• GIVEN INSTRUCTION:
Render everything in the listing below, from the line containing "pose: elev=105.6 azim=216.2" down to the line containing "Dot at: (237, 243)", as a numbered list with blank lines omitted and no other lines included.

• RECORDS TO USE:
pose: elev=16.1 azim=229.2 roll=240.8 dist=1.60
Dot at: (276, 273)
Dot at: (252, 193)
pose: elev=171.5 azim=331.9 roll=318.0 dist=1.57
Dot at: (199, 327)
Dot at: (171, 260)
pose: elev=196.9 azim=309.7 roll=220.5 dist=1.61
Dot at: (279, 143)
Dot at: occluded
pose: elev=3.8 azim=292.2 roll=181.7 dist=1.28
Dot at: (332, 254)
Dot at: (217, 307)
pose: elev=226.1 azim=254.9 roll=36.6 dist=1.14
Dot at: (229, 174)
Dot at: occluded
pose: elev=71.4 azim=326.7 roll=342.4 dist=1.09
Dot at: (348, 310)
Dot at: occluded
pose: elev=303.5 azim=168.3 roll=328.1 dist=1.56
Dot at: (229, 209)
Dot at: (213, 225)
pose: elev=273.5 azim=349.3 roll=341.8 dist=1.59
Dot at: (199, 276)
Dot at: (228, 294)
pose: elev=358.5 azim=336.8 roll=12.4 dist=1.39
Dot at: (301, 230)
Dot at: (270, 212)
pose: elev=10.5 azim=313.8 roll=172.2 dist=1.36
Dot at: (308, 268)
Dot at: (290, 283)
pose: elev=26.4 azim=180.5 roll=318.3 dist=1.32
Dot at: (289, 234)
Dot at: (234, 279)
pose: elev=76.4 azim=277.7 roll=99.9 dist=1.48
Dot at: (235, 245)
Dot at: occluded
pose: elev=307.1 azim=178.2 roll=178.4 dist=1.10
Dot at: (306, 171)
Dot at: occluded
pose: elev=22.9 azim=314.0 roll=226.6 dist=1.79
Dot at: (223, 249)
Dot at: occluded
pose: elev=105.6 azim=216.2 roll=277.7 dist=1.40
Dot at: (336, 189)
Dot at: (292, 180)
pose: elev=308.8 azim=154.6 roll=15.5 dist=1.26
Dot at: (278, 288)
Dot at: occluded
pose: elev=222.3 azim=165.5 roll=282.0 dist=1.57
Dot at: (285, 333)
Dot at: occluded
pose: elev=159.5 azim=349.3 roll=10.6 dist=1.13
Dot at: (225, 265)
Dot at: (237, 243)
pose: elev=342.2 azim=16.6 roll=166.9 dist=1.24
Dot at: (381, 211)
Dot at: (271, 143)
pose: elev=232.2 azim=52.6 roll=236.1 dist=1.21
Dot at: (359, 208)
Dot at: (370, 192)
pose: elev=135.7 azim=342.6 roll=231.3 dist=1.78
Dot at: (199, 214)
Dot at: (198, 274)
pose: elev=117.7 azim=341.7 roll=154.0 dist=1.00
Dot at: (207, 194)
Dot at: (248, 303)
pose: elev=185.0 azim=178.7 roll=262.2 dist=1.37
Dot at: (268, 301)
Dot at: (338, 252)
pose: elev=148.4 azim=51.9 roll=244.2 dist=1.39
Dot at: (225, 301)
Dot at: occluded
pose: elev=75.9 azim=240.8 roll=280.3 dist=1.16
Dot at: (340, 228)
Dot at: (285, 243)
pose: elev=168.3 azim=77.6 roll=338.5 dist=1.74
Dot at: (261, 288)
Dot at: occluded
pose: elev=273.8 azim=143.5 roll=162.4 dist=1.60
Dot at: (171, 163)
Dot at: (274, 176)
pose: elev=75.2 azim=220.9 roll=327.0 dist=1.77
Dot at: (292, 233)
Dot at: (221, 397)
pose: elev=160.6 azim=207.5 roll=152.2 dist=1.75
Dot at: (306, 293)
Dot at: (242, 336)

• WRITTEN RESPONSE:
1. pose: elev=105.6 azim=216.2 roll=277.7 dist=1.40
2. Dot at: (336, 189)
3. Dot at: (292, 180)
4. pose: elev=308.8 azim=154.6 roll=15.5 dist=1.26
5. Dot at: (278, 288)
6. Dot at: occluded
7. pose: elev=222.3 azim=165.5 roll=282.0 dist=1.57
8. Dot at: (285, 333)
9. Dot at: occluded
10. pose: elev=159.5 azim=349.3 roll=10.6 dist=1.13
11. Dot at: (225, 265)
12. Dot at: (237, 243)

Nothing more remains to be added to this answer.